Faux Outrage over Real News (reprised)


The invaluable NewsBusters notes a San Francisco Chronicle cartoon that simulates Al Qaeda propaganda planted in a US newspaper. The supposed analogy is, of course, the report that Iraqi journalists were paid to report news stories that portrayed the US military in a positive light.

Let's ignore the moral equivalency aspect: that the US military, liberating an entire country, is somehow equivalent to death-dealing terrorists that intentionally target children during toy hand-outs.

And let's ignore the fact that the mainstream media had very little to say when CNN revealed it had covered up Saddam's atrocities for years so that it could keep its Baghdad bureau open.
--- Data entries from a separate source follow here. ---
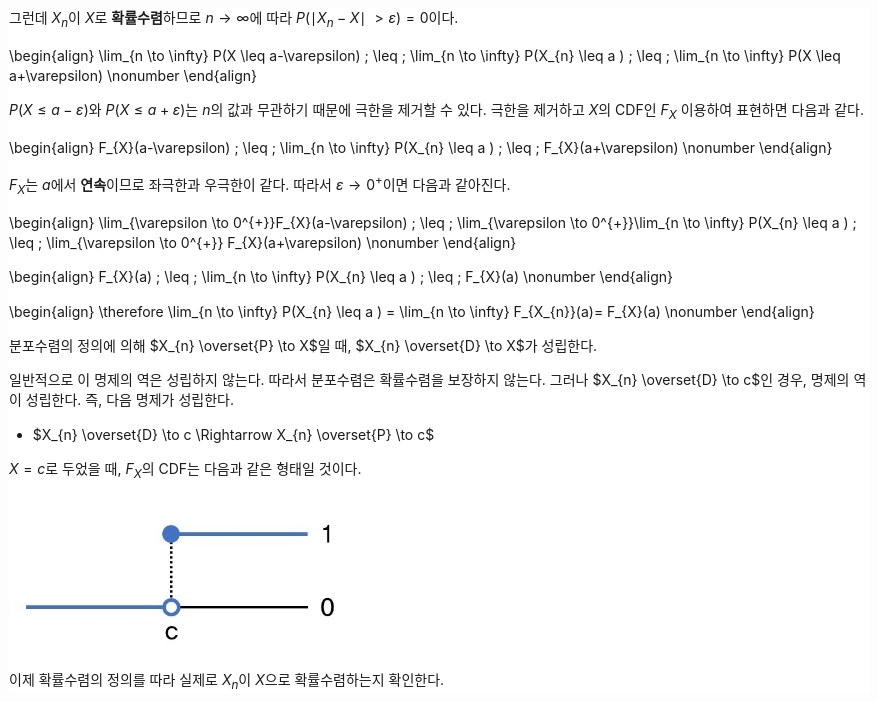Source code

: 그런데 $X_{n}$이 $X$로 **확률수렴**하므로 $n \to \infty$에 따라 $P(\mid X_{n} - X \mid \; > \varepsilon) = 0$이다.

\begin{align}
\lim_{n \to \infty} P(X \leq a-\varepsilon) \; \leq \; \lim_{n \to \infty} P(X_{n} \leq a ) \; \leq \; \lim_{n \to \infty} P(X \leq a+\varepsilon) \nonumber
\end{align}

$P(X \leq a-\varepsilon)$와 $P(X \leq a+\varepsilon)$는 $n$의 값과 무관하기 때문에 극한을 제거할 수 있다. 극한을 제거하고 $X$의 CDF인 $F_{X}$ 이용하여 표현하면 다음과 같다.

\begin{align}
F_{X}(a-\varepsilon) \; \leq \; \lim_{n \to \infty} P(X_{n} \leq a ) \; \leq \; F_{X}(a+\varepsilon) \nonumber
\end{align}

$F_{X}$는 $a$에서 **연속**이므로 좌극한과 우극한이 같다. 따라서 $\varepsilon \to 0^{+}$이면 다음과 같아진다.

\begin{align}
\lim_{\varepsilon \to 0^{+}}F_{X}(a-\varepsilon) \; \leq \; \lim_{\varepsilon \to 0^{+}}\lim_{n \to \infty} P(X_{n} \leq a ) \; \leq \; \lim_{\varepsilon \to 0^{+}} F_{X}(a+\varepsilon) \nonumber
\end{align}

\begin{align}
F_{X}(a) \; \leq \; \lim_{n \to \infty} P(X_{n} \leq a ) \; \leq \; F_{X}(a) \nonumber
\end{align}

\begin{align}
\therefore \lim_{n \to \infty} P(X_{n} \leq a ) = \lim_{n \to \infty} F_{X_{n}}(a)= F_{X}(a) \nonumber
\end{align}

분포수렴의 정의에 의해 $X_{n} \overset{P} \to X$일 때, $X_{n} \overset{D} \to X$가 성립한다.

일반적으로 이 명제의 역은 성립하지 않는다. 따라서 분포수렴은 확률수렴을 보장하지 않는다. 그러나 $X_{n} \overset{D} \to c$인 경우, 명제의 역이 성립한다. 즉, 다음 명제가 성립한다.

- $X_{n} \overset{D} \to c \Rightarrow X_{n} \overset{P} \to c$

$X=c$로 두었을 때, $F_{X}$의 CDF는 다음과 같은 형태일 것이다.

<img src="/assets/images/stats_111/lesson_0403_2.jpg" width="40%" height="40%" title="example2" alt="example2"/> 

이제 확률수렴의 정의를 따라 실제로 $X_{n}$이 $X$으로 확률수렴하는지 확인한다.
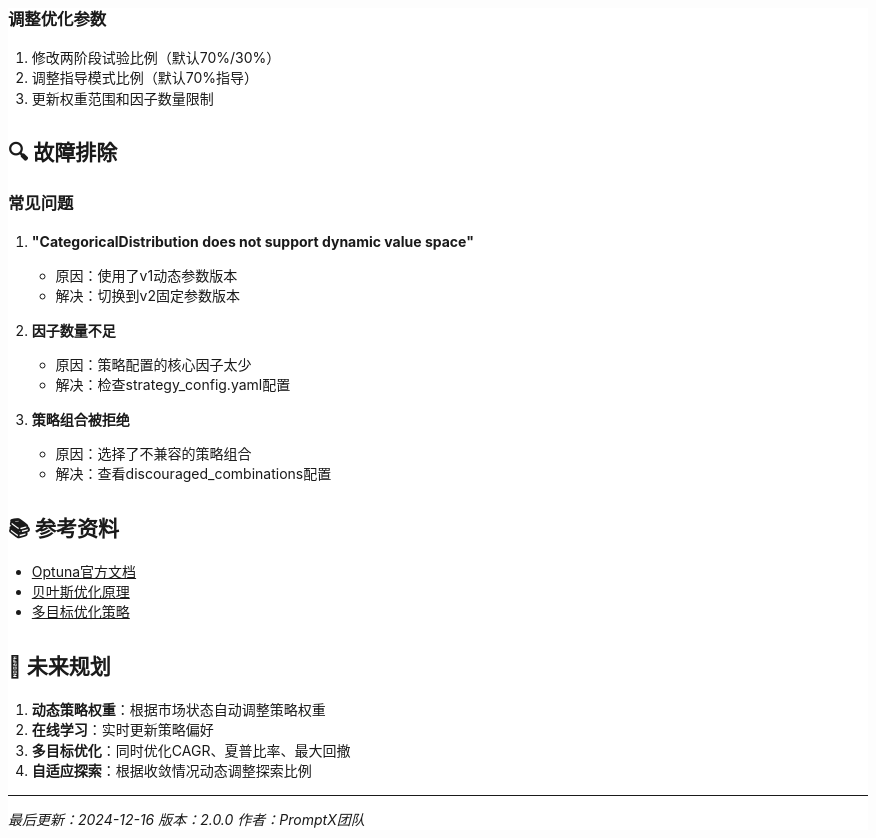 ### 调整优化参数

1. 修改两阶段试验比例（默认70%/30%）
2. 调整指导模式比例（默认70%指导）
3. 更新权重范围和因子数量限制

## 🔍 故障排除

### 常见问题

1. **"CategoricalDistribution does not support dynamic value space"**
   - 原因：使用了v1动态参数版本
   - 解决：切换到v2固定参数版本

2. **因子数量不足**
   - 原因：策略配置的核心因子太少
   - 解决：检查strategy_config.yaml配置

3. **策略组合被拒绝**
   - 原因：选择了不兼容的策略组合
   - 解决：查看discouraged_combinations配置

## 📚 参考资料

- [Optuna官方文档](https://optuna.readthedocs.io/)
- [贝叶斯优化原理](https://arxiv.org/abs/1807.02811)
- [多目标优化策略](https://doi.org/10.1007/978-3-319-07124-4)

## 🎯 未来规划

1. **动态策略权重**：根据市场状态自动调整策略权重
2. **在线学习**：实时更新策略偏好
3. **多目标优化**：同时优化CAGR、夏普比率、最大回撤
4. **自适应探索**：根据收敛情况动态调整探索比例

---

*最后更新：2024-12-16*
*版本：2.0.0*
*作者：PromptX团队*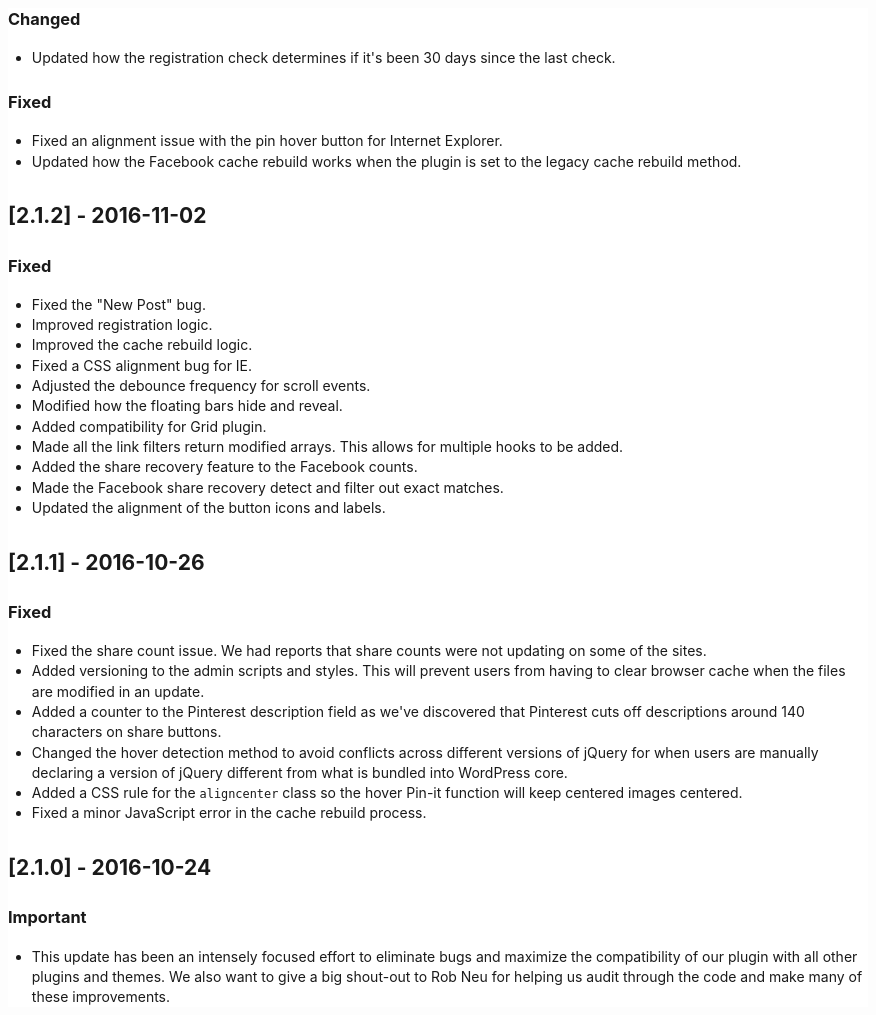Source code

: ### Changed

- Updated how the registration check determines if it's been 30 days since the last check.

### Fixed

- Fixed an alignment issue with the pin hover button for Internet Explorer.
- Updated how the Facebook cache rebuild works when the plugin is set to the legacy cache rebuild method.

## [2.1.2] - 2016-11-02

### Fixed

- Fixed the "New Post" bug.
- Improved registration logic.
- Improved the cache rebuild logic.
- Fixed a CSS alignment bug for IE.
- Adjusted the debounce frequency for scroll events.
- Modified how the floating bars hide and reveal.
- Added compatibility for Grid plugin.
- Made all the link filters return modified arrays. This allows for multiple hooks to be added.
- Added the share recovery feature to the Facebook counts.
- Made the Facebook share recovery detect and filter out exact matches.
- Updated the alignment of the button icons and labels.

## [2.1.1] - 2016-10-26

### Fixed

- Fixed the share count issue. We had reports that share counts were not updating on some of the sites.
- Added versioning to the admin scripts and styles. This will prevent users from having to clear browser cache when the files are modified in an update.
- Added a counter to the Pinterest description field as we've discovered that Pinterest cuts off descriptions around 140 characters on share buttons.
- Changed the hover detection method to avoid conflicts across different versions of jQuery for when users are manually declaring a version of jQuery different from what is bundled into WordPress core.
- Added a CSS rule for the `aligncenter` class so the hover Pin-it function will keep centered images centered.
- Fixed a minor JavaScript error in the cache rebuild process.

## [2.1.0] - 2016-10-24

### Important

- This update has been an intensely focused effort to eliminate bugs and maximize the compatibility of our plugin with all other plugins and themes. We also want to give a big shout-out to Rob Neu for helping us audit through the code and make many of these improvements.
Let me be the first to suggest al Qaeda doesn't need to; MSM is doing just fine on their own. But seriously, if they were to plant stories the headlines might read like this:

  • We’re on a road to nowhere - Huffington Post

  • Prisons of Darkness - The Villiage Voice

  • The Insurgencies Are Winning - Tom Paine

  • Reports of Secret U.S. Prisons in Europe Draw Ire and Otherwise Red Faces - New York Times

  • Taking on torture: Vermonter arrested while protesting U.S. military school - Vermont Guardian

  • Democrat asserts that Army is 'broken' - Boston Globe


  • One need only take a gander at Al Jazeera's website. Their talking points -- the Al Qaeda spin regarding US involvement in Iraq -- are straight out of the Howard Dean, Nancy Pelosi, and Chuck Schumer playbook. And they are readily echoed, on a daily basis, by the willing mainstream media.

    The Chronicle's bogus analogy has all the intellectual honesty of Pinnochio on a losing streak in Vegas. Maybe the mediacrats will get one right someday, but I wouldn't hold my breath. Unless I was being driven around on Martha's Vineyard by Teddy Jo Kennedy.